In terms of outsourcing, insurance deals were fundamentally different, Robert Morgan – founder of Morgan Chambers and now of Hamilton Bailey Ltd – told delegates at Berwin Leighton Paisner’s Trends and challenges in outsourcing in the insurance industry seminar. Large-scale deals could take up to 60 per cent longer to sign off than the equivalent banking or retail deals, and there were relatively few service providers with detailed insurance knowledge. The benefit for the winning provider, however, was that the deals usually lasted up to two and a half times longer. ‘Try and work out how this can benefit your business,’ he urged. ‘Use consultants and lawyers to obtain contractual flexibility. You’re in a very privileged position – there’s a whole industry of regulated outsourcers that the general public has never heard of.’
Free consultancy
There was also a wealth of free information to be had from the FSA’s outsourcing guidelines, he advised, which gave UK companies a great advantage. ‘The FSA is effectively a free form of consultancy advice, process and governance. If you’re going to do outsourcing, how does it relate to your business strategy now and in the future? It means lawyers have to write contracts that are flexible, and the FSA has provided you sound practical and implementable advice.’
Due diligence by the client on the service provider was essential, and he stressed the importance of working with and lobbying the regulator in the run up to the regulatory changes of Solvency II, as the client will have to implement change programmes without precise regulation to refer to – as happened with Basel II. Organisations should embrace the current ICA regime ahead of Solvency II, he said. ‘It is going to be very beneficial – it’s nothing to be afraid of.’
Break all the rules
Times were changing and many small, specialised insurance companies in Europe would not survive, he warned. ‘They are either going to be consolidated, or you can get out there and buy them.’ The full exploitation of outsourcing was taken up by only a tiny percentage of the companies that engaged in it, however. ‘Often you get trench warfare between suppliers’ contact points and your contact points – that’s not what outsourcing is about.’ The secret of effective outsourcing was gaining and retaining visible executive sponsorship and, critically, to have continuity in the people who set up and oversee it, as most move on. ‘You have to retain those people,’ he stressed. ‘Use golden handcuffs – break all the rules. Even if you have to double someone’s salary, the benefits can be phenomenal.’

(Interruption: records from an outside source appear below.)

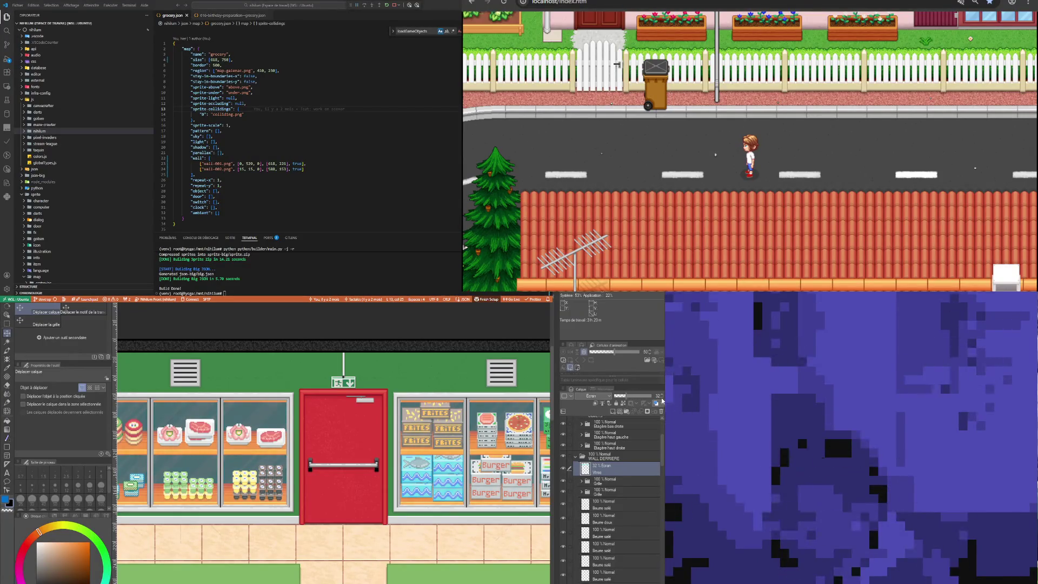
left_click(662, 400)
Set the Vitres layer's blend mode back to Normal
scroll(454, 474, "down", 1)
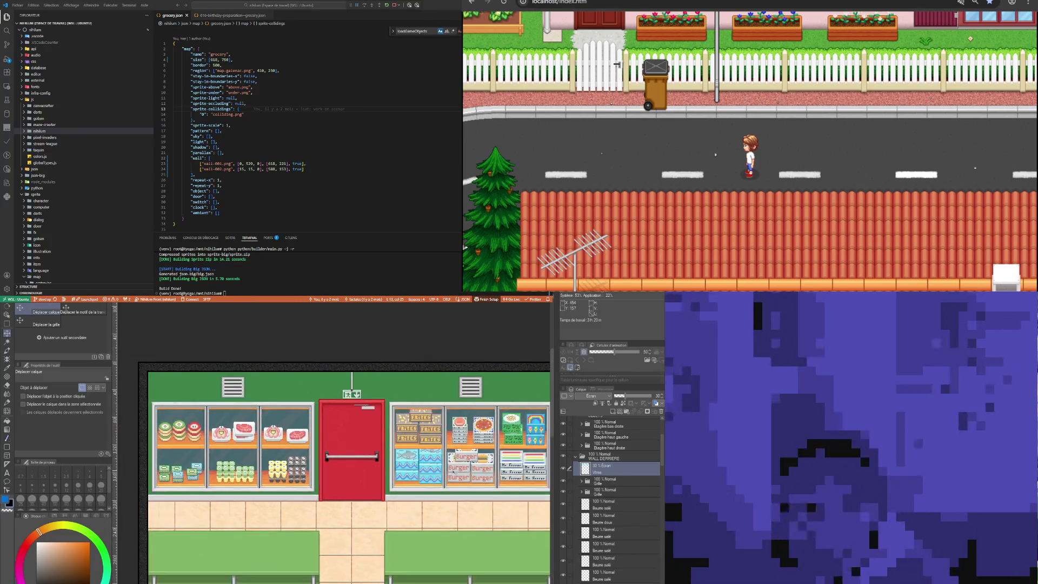
scroll(453, 473, "down", 1)
scroll(454, 468, "down", 1)
scroll(462, 450, "up", 3)
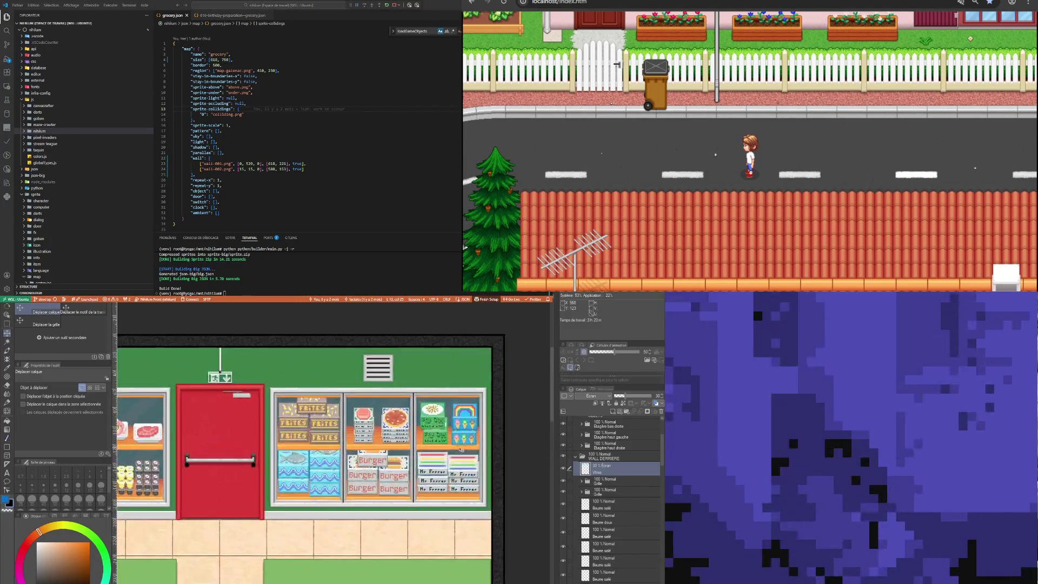
scroll(462, 450, "down", 2)
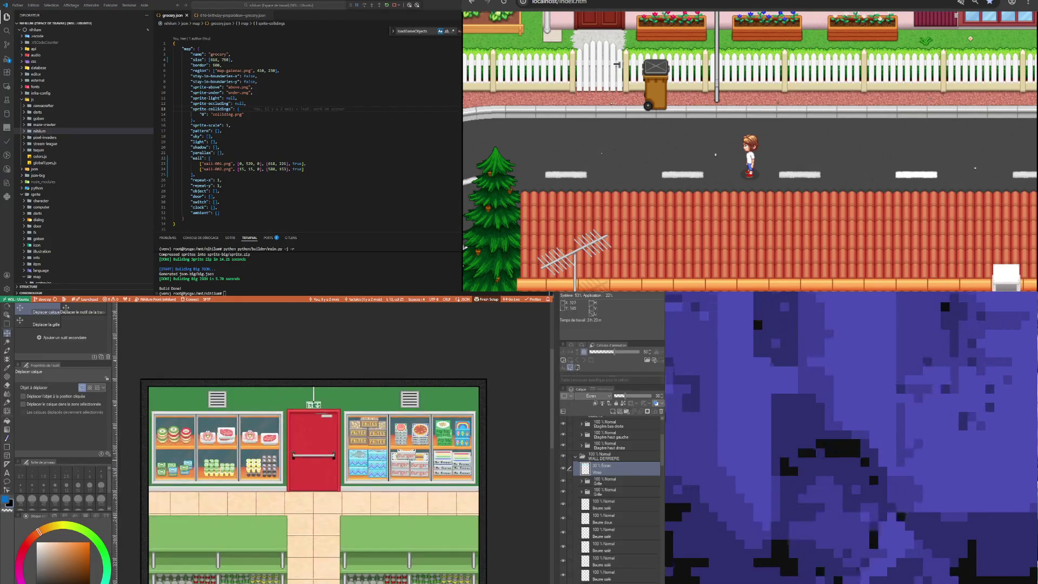
scroll(217, 453, "up", 1)
scroll(217, 453, "up", 1)
scroll(218, 453, "up", 1)
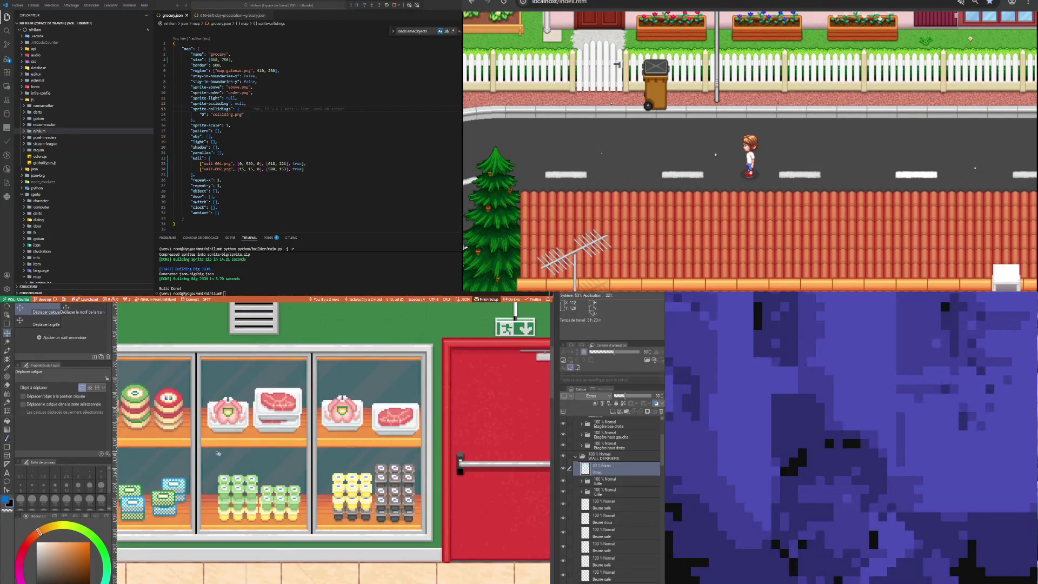
scroll(217, 453, "down", 1)
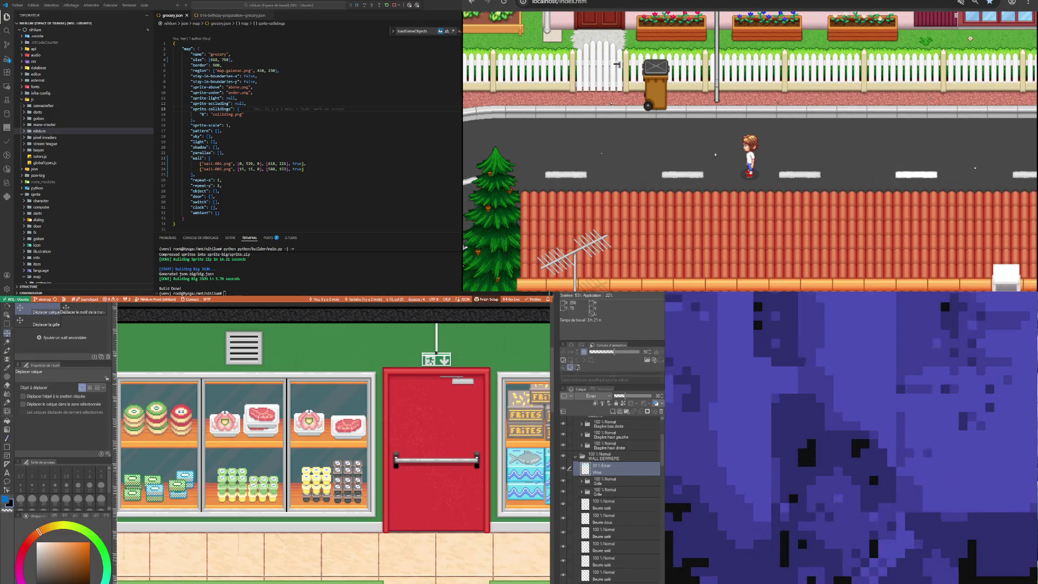
scroll(267, 449, "down", 3)
scroll(470, 449, "up", 3)
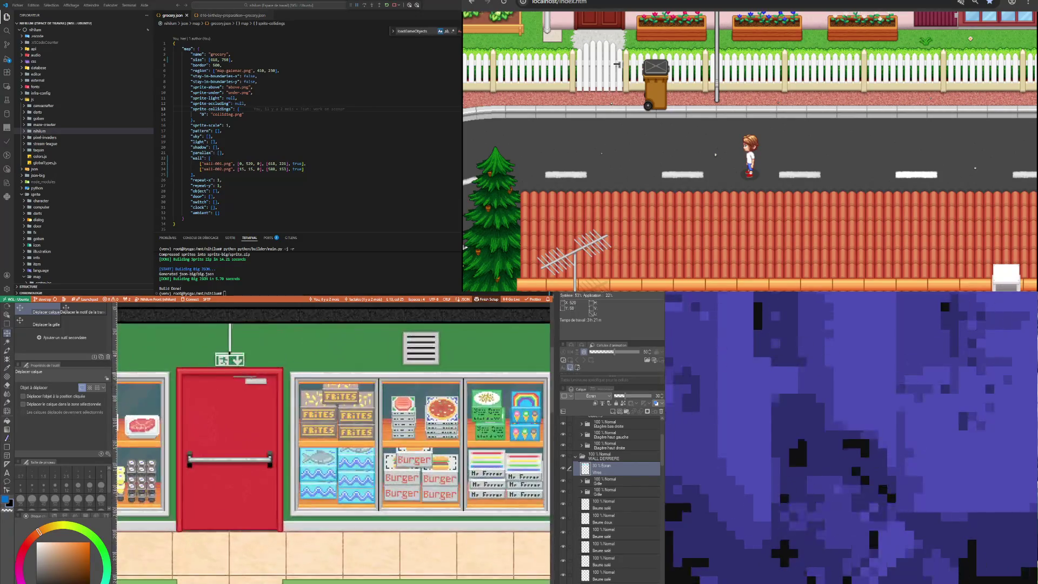
scroll(447, 391, "up", 2)
scroll(447, 391, "up", 2)
left_click(603, 398)
left_click(591, 407)
Zoom in on the red door and fridges to inspect the darkened glass
scroll(357, 396, "down", 2)
scroll(356, 397, "down", 1)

The key future trends to watch were the ‘greening’ of the sector, the growth in near-shoring, a greater emphasis on security and service provider alliance (deal specific) versus strategic partnering (suppliers strategically and logically paired to deliver their speciality services together), he said. Greening represented a major opportunity, as client companies would be striving to come up with new strategies to prove their green credentials to investors and clients alike. He stressed, that it was crucial that organisations not simply take the green claims of suppliers on trust. ‘This could leave you exposed to new taxation legislation – once, of course the legislation if more finely defined.’ Reputational damage, rather than tax fines, could be huge.
Near-Shore for Value Add services
Near-shoring was set to grow significantly, not least as India now had 7 per cent inflation, has huge wage inflation and now faced potential instability due to staple food prices and shortages. He urged delegates to look to the Baltic states – used by the Scandinavian countries for 35 years – as well as the Iberian Peninsula and even Russia. ‘The major thing that underpins staying on European soil is security, and this is the reason near-shoring will grow,’ he said, with vendors starting to look at security in a different way. ‘The majority of security is done badly - it’s one of the biggest let downs in contracts.’
Consolidation is the future
Consolidation of the market was also going to have a major impact on supplier selection, he said. ‘The credit crunch is with us, and outsourcers don’t have access to endless money.’ Organisations would start to come together, he said, urging delegates to take service integration very seriously as consolidation of the market was the future. ‘It is a young, dynamic market, with new outsourcers being formed all the time,’ he said. ‘The market is growing, and growing markets have to consolidate.’